A more mature field in this realm is community investing, which aims to serve the needs of those who fall through the cracks of the current financial system. In the discussion of zone 7, we spoke about some ways to invest close to home. But you can also seek out community investments that are close to other people’s homes, all over the world. Community investing is perhaps the best way to participate in evolutionary investments if you do not have a large bankroll.

The Calvert Foundation has made it easy for any investor, with only a $1,000 minimum, to put money into a wide range of projects through its Community Investment Notes. They can be purchased directly, or through most brokerage firms, which means you can hold them in an IRA. They have been rock solid, with a spotless repayment track record. Kiva is a site that lets you invest small amounts and choose a developing-world loan recipient directly. With today’s minuscule interest rates on savings and CDs, you may even find opportunities to earn a slightly higher return while your money does good deeds in the world.
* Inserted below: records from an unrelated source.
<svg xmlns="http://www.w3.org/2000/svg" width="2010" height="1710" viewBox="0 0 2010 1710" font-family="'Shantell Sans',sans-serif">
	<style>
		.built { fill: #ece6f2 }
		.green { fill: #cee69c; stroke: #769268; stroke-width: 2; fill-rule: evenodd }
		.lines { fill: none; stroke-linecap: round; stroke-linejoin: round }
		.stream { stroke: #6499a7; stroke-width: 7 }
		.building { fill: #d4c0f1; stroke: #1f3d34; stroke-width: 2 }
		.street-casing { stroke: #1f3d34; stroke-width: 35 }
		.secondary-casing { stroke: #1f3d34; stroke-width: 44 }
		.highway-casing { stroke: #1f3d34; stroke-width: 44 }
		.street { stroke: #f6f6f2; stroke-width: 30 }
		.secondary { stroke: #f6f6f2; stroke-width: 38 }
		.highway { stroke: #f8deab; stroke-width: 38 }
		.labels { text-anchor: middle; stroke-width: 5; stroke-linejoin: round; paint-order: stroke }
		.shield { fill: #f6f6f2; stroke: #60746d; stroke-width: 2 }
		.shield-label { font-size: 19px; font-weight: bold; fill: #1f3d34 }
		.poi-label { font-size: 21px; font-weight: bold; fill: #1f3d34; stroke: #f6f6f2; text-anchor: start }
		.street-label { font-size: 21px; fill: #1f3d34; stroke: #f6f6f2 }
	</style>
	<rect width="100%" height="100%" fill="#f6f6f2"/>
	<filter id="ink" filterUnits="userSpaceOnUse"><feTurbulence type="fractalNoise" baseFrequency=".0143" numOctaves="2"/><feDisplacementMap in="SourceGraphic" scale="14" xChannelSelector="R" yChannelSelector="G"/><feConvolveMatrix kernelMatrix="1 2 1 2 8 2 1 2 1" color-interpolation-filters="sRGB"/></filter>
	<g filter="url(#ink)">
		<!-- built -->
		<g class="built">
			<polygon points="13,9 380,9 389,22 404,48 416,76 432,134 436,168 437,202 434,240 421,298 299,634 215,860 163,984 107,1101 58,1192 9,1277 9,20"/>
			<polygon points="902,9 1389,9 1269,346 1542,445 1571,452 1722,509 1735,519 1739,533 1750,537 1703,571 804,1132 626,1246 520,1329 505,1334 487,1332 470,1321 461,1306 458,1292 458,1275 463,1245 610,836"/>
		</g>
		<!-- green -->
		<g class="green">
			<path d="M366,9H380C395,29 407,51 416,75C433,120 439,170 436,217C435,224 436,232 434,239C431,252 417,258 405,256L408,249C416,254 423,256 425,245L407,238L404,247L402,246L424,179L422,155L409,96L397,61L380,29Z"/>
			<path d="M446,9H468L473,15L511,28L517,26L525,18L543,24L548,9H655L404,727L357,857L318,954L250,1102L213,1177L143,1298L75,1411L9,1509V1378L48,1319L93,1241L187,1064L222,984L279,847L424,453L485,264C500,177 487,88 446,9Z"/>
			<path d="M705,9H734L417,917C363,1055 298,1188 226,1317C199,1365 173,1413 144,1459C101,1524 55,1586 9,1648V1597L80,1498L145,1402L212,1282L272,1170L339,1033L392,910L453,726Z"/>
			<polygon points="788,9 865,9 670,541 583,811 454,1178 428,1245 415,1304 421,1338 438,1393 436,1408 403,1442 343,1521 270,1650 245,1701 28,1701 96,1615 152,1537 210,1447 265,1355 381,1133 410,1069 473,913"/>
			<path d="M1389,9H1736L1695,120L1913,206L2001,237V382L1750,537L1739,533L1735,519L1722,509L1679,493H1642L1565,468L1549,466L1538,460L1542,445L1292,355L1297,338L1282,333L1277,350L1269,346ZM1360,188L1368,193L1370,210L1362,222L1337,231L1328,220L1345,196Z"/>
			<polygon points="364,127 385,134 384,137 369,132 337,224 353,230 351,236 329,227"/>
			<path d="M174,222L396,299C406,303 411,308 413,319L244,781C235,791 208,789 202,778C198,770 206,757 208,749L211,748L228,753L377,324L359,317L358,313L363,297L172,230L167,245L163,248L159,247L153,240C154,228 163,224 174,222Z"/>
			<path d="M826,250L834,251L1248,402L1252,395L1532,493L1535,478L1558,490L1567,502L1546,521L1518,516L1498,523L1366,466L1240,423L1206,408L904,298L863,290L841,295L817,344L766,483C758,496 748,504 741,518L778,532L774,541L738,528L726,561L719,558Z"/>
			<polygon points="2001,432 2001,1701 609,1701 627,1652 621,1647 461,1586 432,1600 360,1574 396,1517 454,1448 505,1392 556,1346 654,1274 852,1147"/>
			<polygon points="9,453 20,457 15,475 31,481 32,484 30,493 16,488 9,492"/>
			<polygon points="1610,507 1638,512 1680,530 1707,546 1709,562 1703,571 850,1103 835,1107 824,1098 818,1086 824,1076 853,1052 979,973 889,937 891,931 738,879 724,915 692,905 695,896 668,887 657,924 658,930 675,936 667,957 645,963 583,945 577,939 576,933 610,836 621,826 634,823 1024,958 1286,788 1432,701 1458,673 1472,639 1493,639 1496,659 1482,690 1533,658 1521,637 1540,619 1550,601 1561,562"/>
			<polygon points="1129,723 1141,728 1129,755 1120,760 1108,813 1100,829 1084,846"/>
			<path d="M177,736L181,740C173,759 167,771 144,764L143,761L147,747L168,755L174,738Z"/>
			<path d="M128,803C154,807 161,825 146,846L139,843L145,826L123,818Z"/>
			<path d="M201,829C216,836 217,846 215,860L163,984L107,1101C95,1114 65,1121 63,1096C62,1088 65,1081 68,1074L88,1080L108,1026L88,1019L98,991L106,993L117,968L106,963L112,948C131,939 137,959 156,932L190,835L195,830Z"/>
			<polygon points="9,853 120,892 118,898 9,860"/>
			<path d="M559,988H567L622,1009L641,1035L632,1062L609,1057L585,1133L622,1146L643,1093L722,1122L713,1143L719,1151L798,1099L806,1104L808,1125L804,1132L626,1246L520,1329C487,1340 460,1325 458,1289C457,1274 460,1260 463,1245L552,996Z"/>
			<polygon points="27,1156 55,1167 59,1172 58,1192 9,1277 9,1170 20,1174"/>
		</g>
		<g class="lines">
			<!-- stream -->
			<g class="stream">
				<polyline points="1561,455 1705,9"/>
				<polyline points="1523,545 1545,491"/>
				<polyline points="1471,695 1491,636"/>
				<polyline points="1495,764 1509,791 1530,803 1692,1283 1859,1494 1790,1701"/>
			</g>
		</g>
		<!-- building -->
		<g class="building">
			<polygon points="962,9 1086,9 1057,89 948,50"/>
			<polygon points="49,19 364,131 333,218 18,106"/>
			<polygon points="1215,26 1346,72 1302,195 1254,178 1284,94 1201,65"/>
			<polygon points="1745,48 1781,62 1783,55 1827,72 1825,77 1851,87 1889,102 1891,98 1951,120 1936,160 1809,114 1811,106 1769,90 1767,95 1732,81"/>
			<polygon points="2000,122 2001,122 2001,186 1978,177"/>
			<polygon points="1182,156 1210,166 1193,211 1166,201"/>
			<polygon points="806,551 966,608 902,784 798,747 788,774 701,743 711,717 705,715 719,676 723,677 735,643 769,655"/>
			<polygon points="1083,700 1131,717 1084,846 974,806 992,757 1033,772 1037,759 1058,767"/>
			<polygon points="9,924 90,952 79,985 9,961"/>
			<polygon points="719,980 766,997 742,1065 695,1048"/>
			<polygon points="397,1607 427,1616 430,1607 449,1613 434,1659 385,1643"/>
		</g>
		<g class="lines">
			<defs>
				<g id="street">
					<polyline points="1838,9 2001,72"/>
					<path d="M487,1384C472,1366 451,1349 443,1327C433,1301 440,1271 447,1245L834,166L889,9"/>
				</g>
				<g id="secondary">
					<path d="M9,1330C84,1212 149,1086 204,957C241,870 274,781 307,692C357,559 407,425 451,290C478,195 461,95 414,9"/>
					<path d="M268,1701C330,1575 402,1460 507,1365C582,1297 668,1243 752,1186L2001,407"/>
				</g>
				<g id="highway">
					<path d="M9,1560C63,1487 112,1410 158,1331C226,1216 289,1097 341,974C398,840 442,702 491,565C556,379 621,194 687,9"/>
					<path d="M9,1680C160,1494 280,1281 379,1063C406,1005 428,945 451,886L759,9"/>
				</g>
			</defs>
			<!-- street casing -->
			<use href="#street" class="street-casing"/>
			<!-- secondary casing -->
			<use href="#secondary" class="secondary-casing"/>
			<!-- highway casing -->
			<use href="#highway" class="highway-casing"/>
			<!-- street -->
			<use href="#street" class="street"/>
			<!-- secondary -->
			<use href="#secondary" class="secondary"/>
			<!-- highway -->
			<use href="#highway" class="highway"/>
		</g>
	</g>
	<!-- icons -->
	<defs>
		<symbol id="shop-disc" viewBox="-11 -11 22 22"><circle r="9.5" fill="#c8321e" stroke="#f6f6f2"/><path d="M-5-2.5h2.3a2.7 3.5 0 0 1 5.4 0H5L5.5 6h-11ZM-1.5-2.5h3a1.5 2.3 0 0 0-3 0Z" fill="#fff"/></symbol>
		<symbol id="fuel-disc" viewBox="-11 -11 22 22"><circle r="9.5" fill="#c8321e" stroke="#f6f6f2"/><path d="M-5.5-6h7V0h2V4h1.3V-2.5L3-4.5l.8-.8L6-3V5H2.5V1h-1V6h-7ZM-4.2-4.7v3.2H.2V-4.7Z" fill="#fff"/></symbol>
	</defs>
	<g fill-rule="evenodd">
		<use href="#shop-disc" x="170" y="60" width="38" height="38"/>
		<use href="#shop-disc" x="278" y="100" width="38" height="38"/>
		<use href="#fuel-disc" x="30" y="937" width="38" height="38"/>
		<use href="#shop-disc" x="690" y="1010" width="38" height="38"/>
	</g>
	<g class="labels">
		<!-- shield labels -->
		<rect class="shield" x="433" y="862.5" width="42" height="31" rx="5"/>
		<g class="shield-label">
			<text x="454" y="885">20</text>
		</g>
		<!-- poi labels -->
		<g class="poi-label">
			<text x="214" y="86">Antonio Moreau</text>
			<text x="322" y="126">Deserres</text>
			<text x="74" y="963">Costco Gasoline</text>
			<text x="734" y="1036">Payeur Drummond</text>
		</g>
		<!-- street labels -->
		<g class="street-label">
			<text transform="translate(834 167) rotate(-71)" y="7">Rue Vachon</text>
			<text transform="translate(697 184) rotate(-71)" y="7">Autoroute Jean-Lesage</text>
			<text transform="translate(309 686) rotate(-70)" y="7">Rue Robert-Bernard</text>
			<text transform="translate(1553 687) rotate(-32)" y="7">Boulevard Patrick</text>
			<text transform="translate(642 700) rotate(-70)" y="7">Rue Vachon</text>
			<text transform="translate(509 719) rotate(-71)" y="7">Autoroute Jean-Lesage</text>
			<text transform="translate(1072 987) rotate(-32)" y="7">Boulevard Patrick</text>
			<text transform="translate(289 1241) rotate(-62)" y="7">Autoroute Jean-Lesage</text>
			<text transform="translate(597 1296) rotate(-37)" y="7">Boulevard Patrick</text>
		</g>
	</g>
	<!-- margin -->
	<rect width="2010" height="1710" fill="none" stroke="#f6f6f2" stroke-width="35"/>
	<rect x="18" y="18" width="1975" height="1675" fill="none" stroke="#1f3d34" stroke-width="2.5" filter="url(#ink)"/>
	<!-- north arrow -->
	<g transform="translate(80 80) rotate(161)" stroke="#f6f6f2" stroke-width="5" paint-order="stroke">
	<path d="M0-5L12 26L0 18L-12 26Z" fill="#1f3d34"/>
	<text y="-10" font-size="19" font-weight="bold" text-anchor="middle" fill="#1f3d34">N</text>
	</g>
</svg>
If you do qualify as an accredited investor, you will want to keep abreast of the fast-changing world that is coalescing under the impact investing framework. There are more and more ways for you to find venture investments in cutting-edge companies and funds38 that are seeking solutions to today’s most intractable challenges and pioneering new ways to meet human needs. From distributed energy to vertical farming, 3D printing to ecovillages, you will find many intriguing opportunities.

This whirlwind tour only scratches the surface. New currency innovations like Bitcoin are changing the way we think about money, let alone investing! As with all the assets using the evolutionary strategy, it’s important to stay aware of the latest news and developments.